Tuesday, June 7, 2011


Wouldn't it be wonderful if the world in which we live was fair; if good always triumphed, and evil punished? As a child, I believed life was fair. I also believed in the existence of Santa Claus and unicorns. Eventually, I learned the truth about Santa. (Though I hang on to my hope of one day seeing a unicorn). At school, I witnessed children exhibiting bad behavior and not getting caught. Sometimes I was wrongly penalized when I was being good. My image of a just world began to crumble. I learned what everyone else finds out at some point in their life; the "system" doesn't always work. Bad things can happen to good people, and criminals often get away with murder.

There are heroes in the world, including soldiers, firemen and policemen. The public makes heroes out of sports figures and celebrities. The problem with being one of the aforementioned type of hero is that they are human and in danger of making mistakes. It is often difficult to forgive our heroes for their failings because they exist in a realm above our own, and we expect more from them. There is a huge feeling of betrayal when celebrities such as Tiger Woods or Mel Gibson fall from grace. How can we assuage our growing sense of cynicism? And more importantly, who can we count on to save us should disaster strike?

Enter the superhero, and let the battle between good and evil commence! There are a number of superheroes to save the world. They exist in two major locations; DC Comics, and Marvel. (Don't you dare get them confused). DC Comics was founded in 1934, as National Allied Publications. DC is home to such superheroes as Superman, Batman, Wonder Woman, The Green Lantern, and Flash. Marvel was started in 1939 as Timely Publications. Marvel houses the likes of Spider-Man, Iron Man, X-Men, Hulk, Fantastic Four, Thor, and Captain America.

Superheroes are especially needed to cheer our spirits during times of economic depression or war. Captain America was created in 1941, as an intentionally patriotic character often depicted fighting the Axis powers of WWII. A good indication of our need for superheroes now is the $55,101,604 made over the weekend by the film "X-Men: First Class".

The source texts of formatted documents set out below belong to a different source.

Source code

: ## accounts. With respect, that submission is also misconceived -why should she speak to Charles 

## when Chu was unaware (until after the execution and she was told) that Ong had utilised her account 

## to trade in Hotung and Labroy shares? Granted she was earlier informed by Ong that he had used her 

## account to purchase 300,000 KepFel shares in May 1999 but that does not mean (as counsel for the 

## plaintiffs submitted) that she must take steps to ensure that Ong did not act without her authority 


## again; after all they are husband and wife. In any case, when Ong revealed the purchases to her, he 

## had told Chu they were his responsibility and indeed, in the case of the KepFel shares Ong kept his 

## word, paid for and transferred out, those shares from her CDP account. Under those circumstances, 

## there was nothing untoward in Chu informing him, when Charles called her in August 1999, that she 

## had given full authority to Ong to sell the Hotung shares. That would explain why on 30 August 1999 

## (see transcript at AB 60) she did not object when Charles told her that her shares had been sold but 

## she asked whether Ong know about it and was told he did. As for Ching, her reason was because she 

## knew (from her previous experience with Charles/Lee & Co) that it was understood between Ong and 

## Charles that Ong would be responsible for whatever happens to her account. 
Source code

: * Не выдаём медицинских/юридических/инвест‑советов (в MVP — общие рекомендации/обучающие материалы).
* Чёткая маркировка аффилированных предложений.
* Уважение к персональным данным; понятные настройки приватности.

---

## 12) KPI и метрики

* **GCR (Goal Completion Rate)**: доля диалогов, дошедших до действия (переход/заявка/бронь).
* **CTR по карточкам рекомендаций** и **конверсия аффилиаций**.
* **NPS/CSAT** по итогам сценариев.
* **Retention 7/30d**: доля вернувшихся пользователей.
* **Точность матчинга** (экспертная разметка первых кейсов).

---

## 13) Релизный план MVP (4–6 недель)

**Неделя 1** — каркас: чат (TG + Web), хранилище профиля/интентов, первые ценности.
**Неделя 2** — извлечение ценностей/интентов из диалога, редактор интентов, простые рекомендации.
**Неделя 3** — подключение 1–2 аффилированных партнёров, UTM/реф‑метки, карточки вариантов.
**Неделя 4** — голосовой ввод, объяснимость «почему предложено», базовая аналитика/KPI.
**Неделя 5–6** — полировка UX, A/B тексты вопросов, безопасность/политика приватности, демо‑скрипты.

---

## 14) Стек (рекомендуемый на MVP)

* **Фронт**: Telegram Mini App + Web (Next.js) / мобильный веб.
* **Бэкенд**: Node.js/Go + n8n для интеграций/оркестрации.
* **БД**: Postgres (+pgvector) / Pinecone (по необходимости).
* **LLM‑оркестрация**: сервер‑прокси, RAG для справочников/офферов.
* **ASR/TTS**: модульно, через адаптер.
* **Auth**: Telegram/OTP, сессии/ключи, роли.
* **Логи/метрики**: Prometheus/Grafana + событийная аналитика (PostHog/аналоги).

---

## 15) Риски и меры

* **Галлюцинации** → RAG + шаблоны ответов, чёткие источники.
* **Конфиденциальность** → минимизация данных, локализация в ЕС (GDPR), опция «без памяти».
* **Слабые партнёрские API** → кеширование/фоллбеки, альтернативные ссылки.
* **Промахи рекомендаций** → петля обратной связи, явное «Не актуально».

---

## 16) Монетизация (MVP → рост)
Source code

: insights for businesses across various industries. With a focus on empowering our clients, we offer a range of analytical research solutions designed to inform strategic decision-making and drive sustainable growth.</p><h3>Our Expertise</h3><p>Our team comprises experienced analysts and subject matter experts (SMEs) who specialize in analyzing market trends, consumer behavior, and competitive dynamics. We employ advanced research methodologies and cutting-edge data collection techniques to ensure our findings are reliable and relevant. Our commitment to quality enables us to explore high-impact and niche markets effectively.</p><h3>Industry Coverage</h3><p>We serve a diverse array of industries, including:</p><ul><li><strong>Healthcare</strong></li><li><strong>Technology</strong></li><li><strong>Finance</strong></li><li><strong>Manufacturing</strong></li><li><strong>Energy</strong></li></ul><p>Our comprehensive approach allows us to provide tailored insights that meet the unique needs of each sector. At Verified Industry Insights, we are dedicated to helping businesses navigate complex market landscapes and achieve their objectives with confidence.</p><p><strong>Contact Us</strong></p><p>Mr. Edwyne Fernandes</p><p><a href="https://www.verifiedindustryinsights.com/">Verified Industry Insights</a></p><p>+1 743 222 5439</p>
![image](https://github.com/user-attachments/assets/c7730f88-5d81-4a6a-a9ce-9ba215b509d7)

So fear not, fellow humans. A number of additional superheroes will be arriving shortly in coming films. You may look forward to Batman, Captain America, Green Lantern, Iron-Man, and Spider-Man. For a brief time, at least, we will see the world as it should be.


sewsouk said...

For some strange reason I have never liked superheroes at all. Absolute good versus evil seems unreal. Reality is a mix of the two and a hero who has some flaws but manages to overcome them is much more appealing.
You can admire a footballer or golfer for his skills not his morals. Its the admen making money that try and convince us they are something more.

FabricGreetings said...

I can't say that I am a fan of super heros. That might come from the fact that I never liked cartoon figures or comic books. And animated films give me the willies. Give me the printed word any day. Unfortunately, kids see things super heros do, and then try to mimic - not always good. We are human and therefore come with good traits and flaws. But as always, you have given us something to ponder.